Dez anos desde o primeiro CD gravado, agora no terceiro álbum, todos autorais, muita personalidade, domínio técnico do instrumento e sensibilidade fazem dela um destaque no meio, não apenas para os guitarristas, mas para os apreciadores do bom rock e suas vertentes.

Nesta entrevista exclusiva ao Blog por Bloga, Marise solta o verbo, conta sua trajetória, suas opiniões sobre música, o meio musical, seus projetos, anseios, em um papo de mais de meia hora que você ainda não leu em nenhum outro lugar. Uma conversa franca, espontânea, sem cartas marcadas, no espírito de independência que marca sua trajetória e é o símbolo desse blog.

A obra

Primeiro CD lançado em 2005
O trabalho de estreia, “Noite Proibida”, de 2005, já a alçou ao panteão dxs “guitar heroes”, pela virtuosidade que ela exibe. Marise responde pelas guitarras, violão de aço e voz e pega o baixo nas faixas "Você Pode Me Levar", "Vida de Louco", "Reflexo" e "Estranhos no Ninho". Nas demais, o baixo fica por conta de Róbinson Tóffoli e Cristiano Quinália fica nas baquetas.

O segundo CD, “Arrebatador”, vem mais autoral, no qual ela cuidou da produção e assumiu a gravação das linhas de baixo, violão, violão de 12 cordas e teclado, além de emprestar sua voz a quase todas as canções (e duetar com Dadá Cyrino na faixa “Luta”). Um trabalho pleno de guitarras, densas, poderosas, dando suporte e moldura a uma voz ao mesmo tempo terna e fodaça!

Segundo CD, de 2010: hard rock
“Arrebatador” tem, além da produção, os arranjos assinados por Marise. Foi gravado, mixado e masterizado por Brendan Duffey (Angra, Kiko Loureiro, Dr. Sin e Billy Sheehan, entre outros) e Adriano Daga no Norcal Studios, em São Paulo, em 2010. O disco tem as presenças de Alan Marques nas bateras e o mito Luis Sérgio Carlini comparece com a lap steel e guitarra “solo 1” em “Amarras”; Nenê Silva vem de baixo em “Luta” e Dada Cyrino põe a voz em “Luta” e “Everything”. Gravado e distribuído por Amellis Records/ Tratore.

Agora, temos “Funny Love”. Gravado em São Paulo, o trabalho foi produzido pela própria Marise (que também assina todas as músicas, letras – algumas em parcerias - e arranjos do álbum), em parceria com o produtor canadense Brendan Duffey. Desta vez, o rock avassalador forjado à base de riffs poderosos e virtuosos solos de guitarra ganhou um tempero pop com pitadas de MPB, funk, folk e até elementos da música eletrônica.

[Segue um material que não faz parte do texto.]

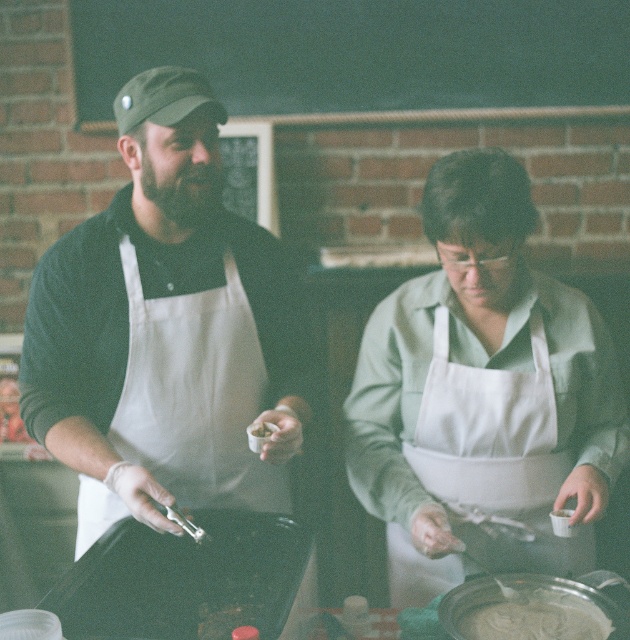
Question: Does matte white apron at left appear on the right side of white matte apron at center?

Choices:
 (A) yes
 (B) no

Answer: (B)

Question: Can you confirm if green chalkboard at upper center is smaller than white fabric apron at center?

Choices:
 (A) yes
 (B) no

Answer: (A)

Question: Which of the following is the farthest from the observer?

Choices:
 (A) white creamy batter at lower center
 (B) matte white apron at left
 (C) green chalkboard at upper center
 (D) white fabric apron at center

Answer: (C)

Question: Which object is the closest to the white creamy batter at lower center?

Choices:
 (A) white matte apron at center
 (B) white fabric apron at center
 (C) green chalkboard at upper center
 (D) matte white apron at left

Answer: (B)

Question: Is white matte apron at center wider than white creamy batter at lower center?

Choices:
 (A) yes
 (B) no

Answer: (A)

Question: Which is nearer to the white fabric apron at center?

Choices:
 (A) white creamy batter at lower center
 (B) matte white apron at left

Answer: (A)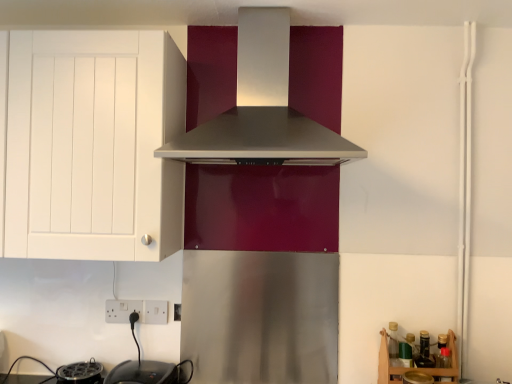
Question: Considering the positions of point (321, 144) and point (386, 344), is point (321, 144) closer or farther from the camera than point (386, 344)?

Choices:
 (A) farther
 (B) closer

Answer: (B)

Question: Is satin silver range hood at center inside or outside of wooden at lower right?

Choices:
 (A) outside
 (B) inside

Answer: (A)

Question: Which object is the closest to the wooden at lower right?

Choices:
 (A) satin silver range hood at center
 (B) white matte cabinet at left
 (C) black plastic toaster at lower left, positioned as the second appliance in right-to-left order
 (D) black glossy electric kettle at lower left, which is counted as the 1th appliance, starting from the right

Answer: (D)

Question: Which of these objects is positioned farthest from the black glossy electric kettle at lower left, which is counted as the 1th appliance, starting from the right?

Choices:
 (A) white matte cabinet at left
 (B) black plastic toaster at lower left, positioned as the second appliance in right-to-left order
 (C) wooden at lower right
 (D) satin silver range hood at center

Answer: (D)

A seguir, a entrevista de Marise Marra. Se preferir, ouça o áudio clicando o play abaixo:


   
Bloga: Queria que você falasse um pouco de sua carreira, como você começou, como você se percebeu artista, música, como é que a guitarra entrou na sua vida. Você lançou o primeiro disco em 2005, mas até o primeiro disco o que aconteceu, como é que foi o seu desenvolvimento na parte de música?

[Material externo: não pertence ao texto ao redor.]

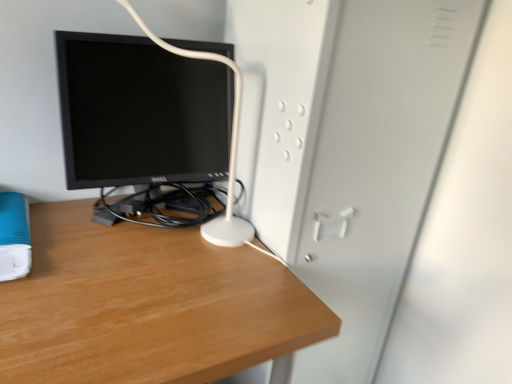
Question: In terms of height, does black glossy monitor at center look taller or shorter compared to blue matte paperback book at lower left?

Choices:
 (A) tall
 (B) short

Answer: (A)

Question: In terms of width, does black glossy monitor at center look wider or thinner when compared to blue matte paperback book at lower left?

Choices:
 (A) thin
 (B) wide

Answer: (A)

Question: Estimate the real-world distances between objects in this image. Which object is farther from the wooden desk at center?

Choices:
 (A) blue matte paperback book at lower left
 (B) black glossy monitor at center
 (C) white matte file cabinet at center

Answer: (C)

Question: Which object is the closest to the black glossy monitor at center?

Choices:
 (A) blue matte paperback book at lower left
 (B) white matte file cabinet at center
 (C) wooden desk at center

Answer: (C)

Marise Marra: Eu já nasci contaminada, na verdade. Eu sou a caçula numa família de dez irmãos. Todos os irmãos ouviam música na minha casa, sempre teve muita música, todo mundo sempre ouviu música. E quando eu era criança, eles ouviam coisas muito legais; eu nasci já ouvindo Jimi Hendrix, Genesis, Yes, Emerson, Lake & Palmer, Beatles. Então foi uma coisa assim superlegal, somou muito, acho na minha formação musical. E desde criança eu estou ouvindo essas coisas, eu era fã da Rita Lee, e através deles, do que eles ouviam, já deu uma aguçada nesse sentido. Ganhei meu primeiro instrumento aos nove anos, meu primeiro violão, comecei a estudar, em conservatórios... Suportei só uns três meses, porque não queria estudar nada daquilo, comecei a estudar com professores particulares, foi bem legal, isso em Uberlândia,  minha cidade, até que eu ganhei minha primeira guitarra, eu tinha uns 15 para 16 anos, e foi muito legal, comecei a montar meus projetos.

Passei um tempo em Brasília, tive contato com o rock and roll, e foi mágico esse processo, esse tempo que eu passei em Brasília, minha irmã morava lá então eu fiquei com ela alguns meses. Então esse contato foi muito importante, porque eu me deparei com músicos muito bons, os caras tocavam muito bem, eu estava começando, mas eu era metida, me colocava como se eu já tocasse bem, metia a cara, enfim. Adorava desafios. Eu tinha já grande facilidade para tocar.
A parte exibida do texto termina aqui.